The federal digital consultancy hasn't been meeting financial expectations, according to a report from the inspector general.
Basically, 18F doesn’t care enough about making money.
That was the broad conclusion of a recent investigation into the group from the inspector general (IG) of the U.S. General Services Administration, which houses 18F. And it comes amid a time of restructuring for the embattled federal digital services consultancy.
From its inception in 2014, 18F has played the part of a tech startup while operating as a federal government agency — and that’s where most of the conflict in the inspector general’s report lies. It was supposed to be revenue neutral, but so far it has lost $31 million. It has offices in San Francisco, the District of Columbia and New York City, but has remote workers in all sorts of places, and the report says it has grown its staff too quickly. It has preached agile development and a faster approach to government problem-solving, and the report criticizes the consultancy for spending too much time on non-billable projects and moving faster than the flow of paperwork.
The timing of the report coincides with its former executive director, Aaron Snow, moving from 18F to a role in the newly created Technology Transformation Service that oversees 18F. The report's release also follows some tension within GSA, as a former 18F leader has said that the Federal Acquisition Service (FAS) looks at 18F as a burden. The Acquisition Services Fund (ASF) — the financing mechanism for 18F and several other FAS efforts — has had its own money problems recently. Amid all of it, technology companies that have traditionally supplied the services 18F has taken on have lobbied against 18F in the past year.

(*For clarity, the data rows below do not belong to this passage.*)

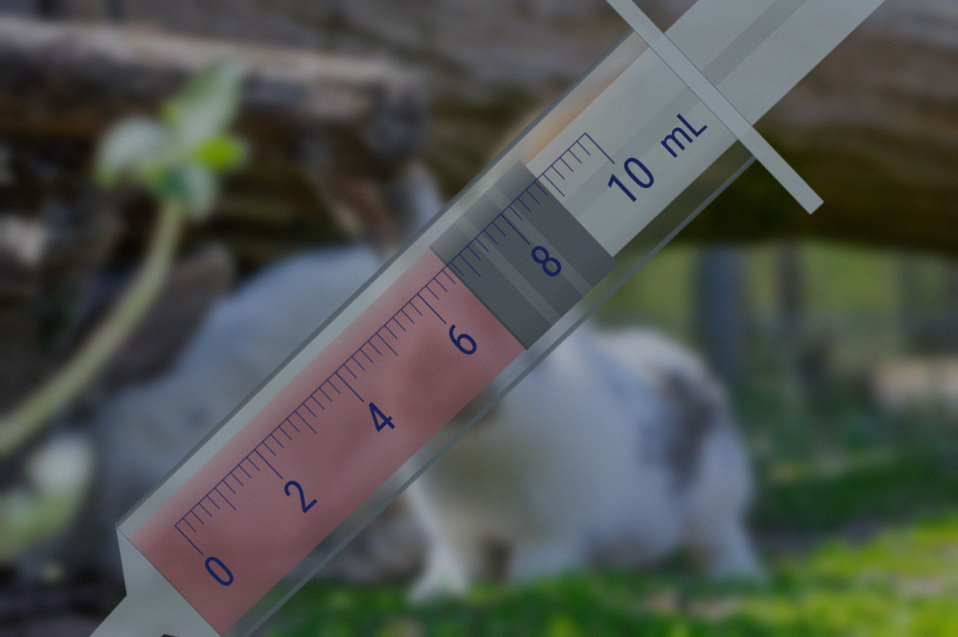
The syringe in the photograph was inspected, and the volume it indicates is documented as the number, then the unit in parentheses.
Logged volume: 6.7 (mL)
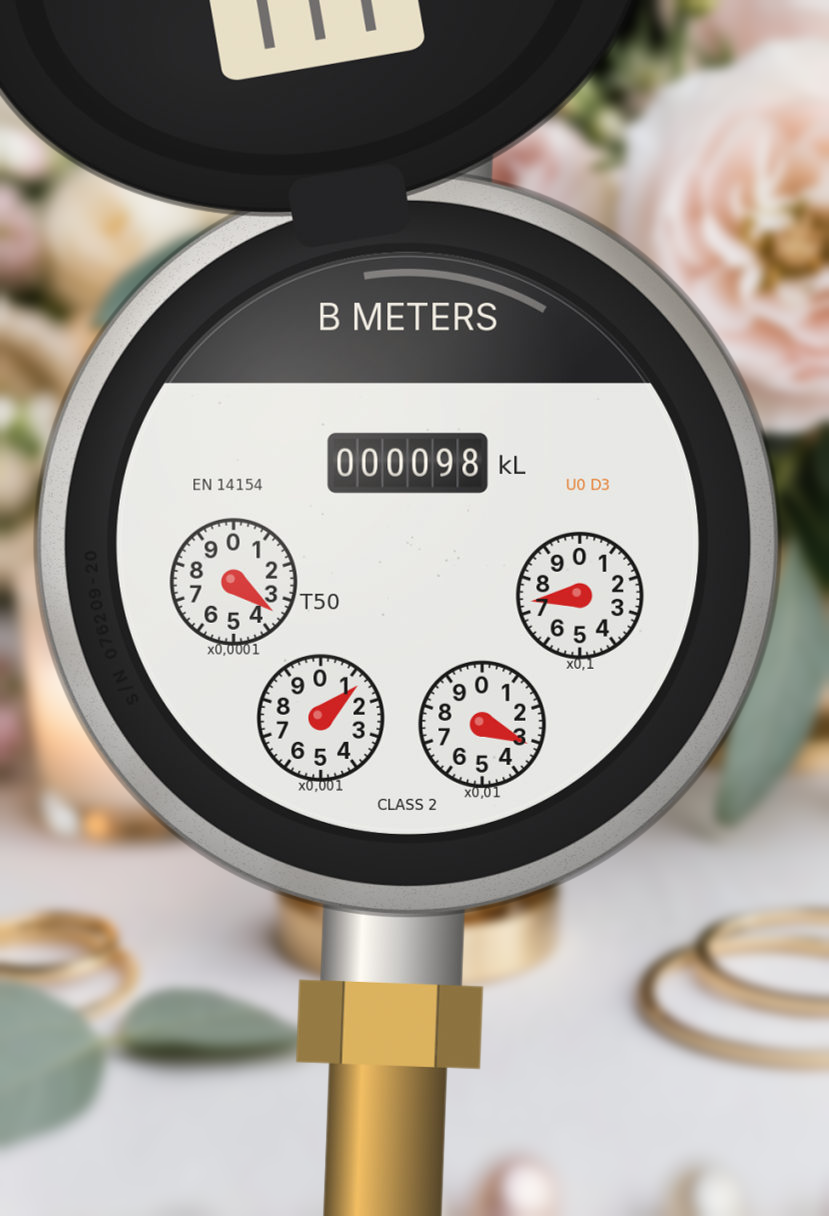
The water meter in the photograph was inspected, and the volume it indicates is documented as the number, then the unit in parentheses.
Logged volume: 98.7313 (kL)
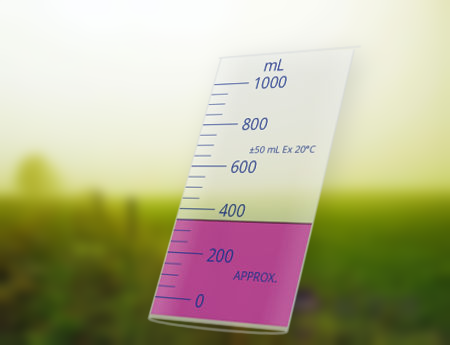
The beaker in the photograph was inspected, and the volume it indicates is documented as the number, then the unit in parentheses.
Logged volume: 350 (mL)
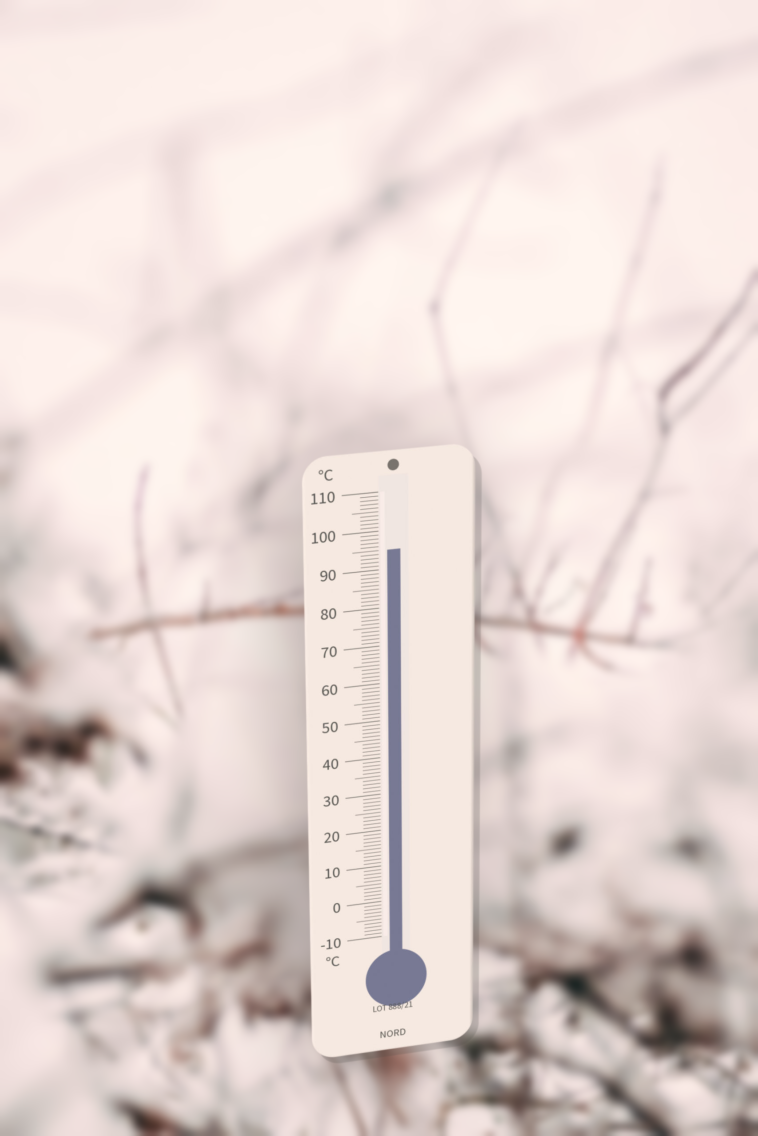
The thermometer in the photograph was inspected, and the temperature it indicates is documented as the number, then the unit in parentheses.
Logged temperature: 95 (°C)
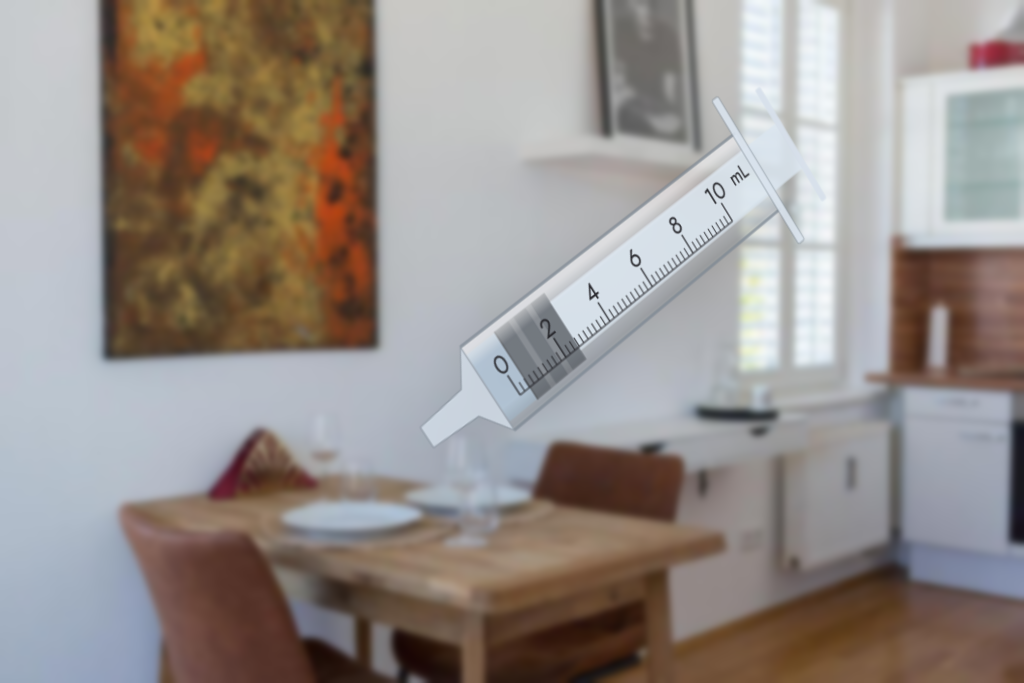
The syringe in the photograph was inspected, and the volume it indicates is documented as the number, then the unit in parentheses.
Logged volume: 0.4 (mL)
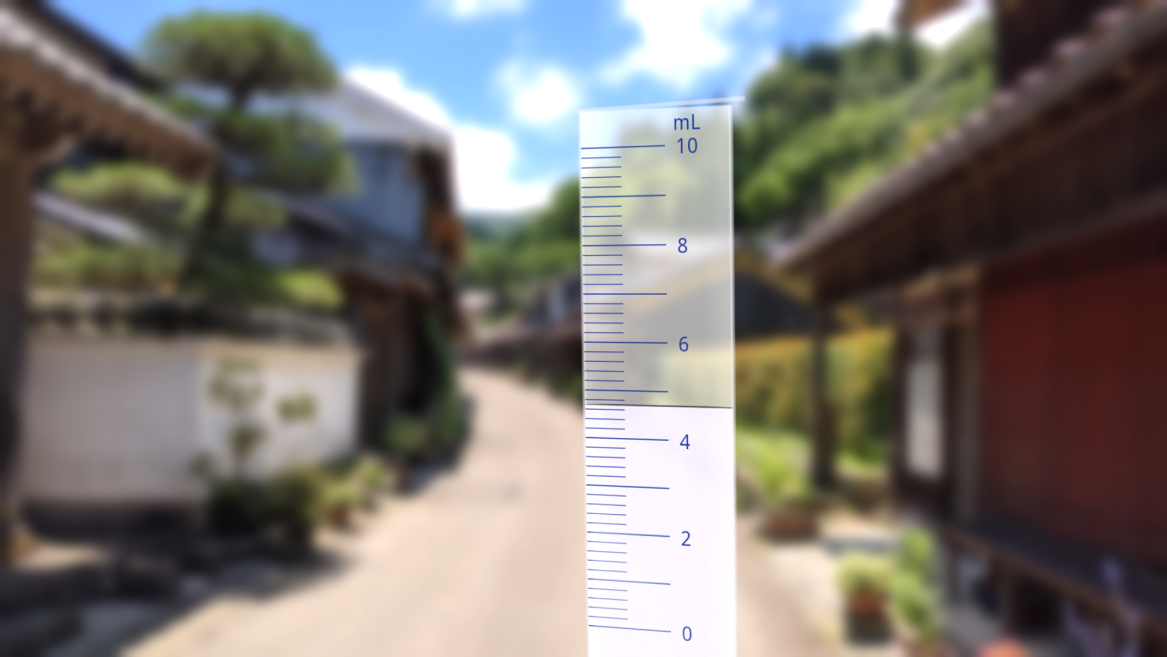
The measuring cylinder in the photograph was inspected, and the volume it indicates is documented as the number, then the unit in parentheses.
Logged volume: 4.7 (mL)
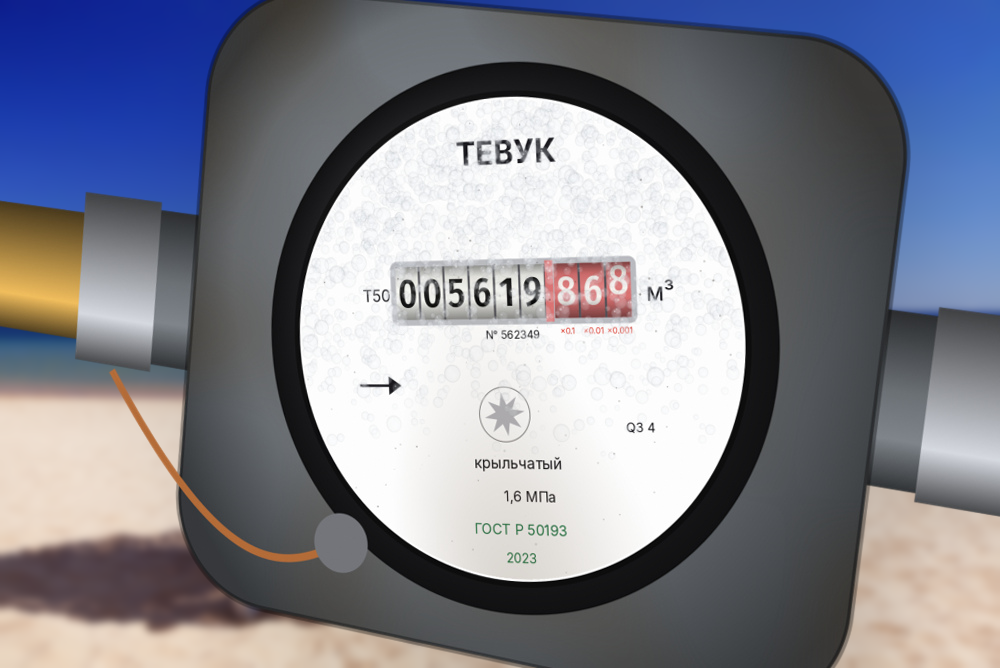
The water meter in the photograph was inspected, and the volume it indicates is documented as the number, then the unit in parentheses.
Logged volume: 5619.868 (m³)
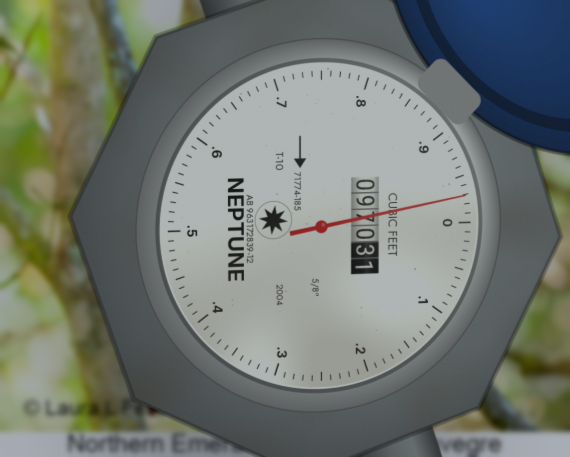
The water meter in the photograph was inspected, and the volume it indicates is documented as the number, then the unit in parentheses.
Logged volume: 97030.97 (ft³)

18F failed to collect any revenue in its first fiscal operating year, and has followed up with two years where it’s fallen millions of dollars short of its own revenue projections, according to the IG report:
Moreover, the report raised doubts that 18F has an existing framework — or even willpower — to reach its expected revenue-neutral state. The path to breaking even has been growing longer year after year, and now the report says the agency doesn’t expect to climb its way out of the red until fiscal 2020.
And at least in the past, administrators have shown signs that their priorities laid elsewhere. At one point, according to the document, Andrew McMahon, who serves as the regional administrator for 18F’s Pacific Rim Region, said, “Sure, in the end, I could care less. ASF loses money all over the place. That's the decision we should reiterate with Denise [Roth, GSA Administrator], do you care about losing +$2.5M in order to bring in 100 more great hired [sic] into government?”
Even while losing money, the agency has expanded quickly. On top of its nation-spanning office locations, it has grown from 33 full-time employees in April 2014 to 201 in March 2016.
According to the report, Snow said that was to meet demand for the consultancy’s services. Even with the growing staff, they couldn’t accept all the requests coming their way.
It has worked with 31 federal agencies, its largest billing customers being GSA, the Department of Homeland Security and the Federal Elections Commission.
Part of the revenue issues might be related to time allocation — according to the report, about half of the work hours 18F has put in have been on nonbillable projects. That includes things like staff training and paid sick leave, but it also includes nearly 14,000 work hours spent on outreach and more than 700 hours spent on building 18F’s brand.
The outreach involves speaking at events and managing social media accounts, as well as keeping up the agency blog.
There was also an instance where employees spent 20 staff hours, valued at $4,148, building a bot for 18F’s internal Slack chat. The purpose of the bot was to correct users when they used male-centric language such as “hey guys.” 18F employees told the inspector general’s office that the purpose of the project was to promote a more inclusive workplace.
When working on billable projects, the report found, 18F also broke some rules. It’s supposed to have an agreement in place with a customer agency before working on a project, but about half the time 18F began work before making formal arrangements. That would violate 18F’s own handbook.
The agency’s agreements lead told the inspector general’s office that agreements can sometimes take more than two months to finalize — a time frame far too long for some of the projects involved.
“[T]he speed of business and the need for 18F services is often immediate, requiring business units to make decisions about losing clients, and potential ability to recover costs, or starting work without an agreement in place,” the employee said in the report.
The report laid out seven recommendations for 18F, including more oversight of internal projects and the creation of a plan to ensure cost recovery for its work.
In a blog post published the same day as the report, interim 18F Executive Director David Zvenyach said the agency has already been working to address many of the issues in the report for months. A new chief operating officer position within the Technology Transformation Service will provide oversight, as will new control systems for time management and agency work agreements.
“Our mission requires us to be relentlessly focused on helping our agency partners, and that means we need to ensure that we continuously improve on our controls and processes to meet that mission,” Zvenyach wrote in the post. “The oversight of GSA’s Inspector General is a critical part of how we can continue to improve, and we appreciate their review and agree with their recommendations.”
The GSA has been contacted for comment, but had not replied by press time.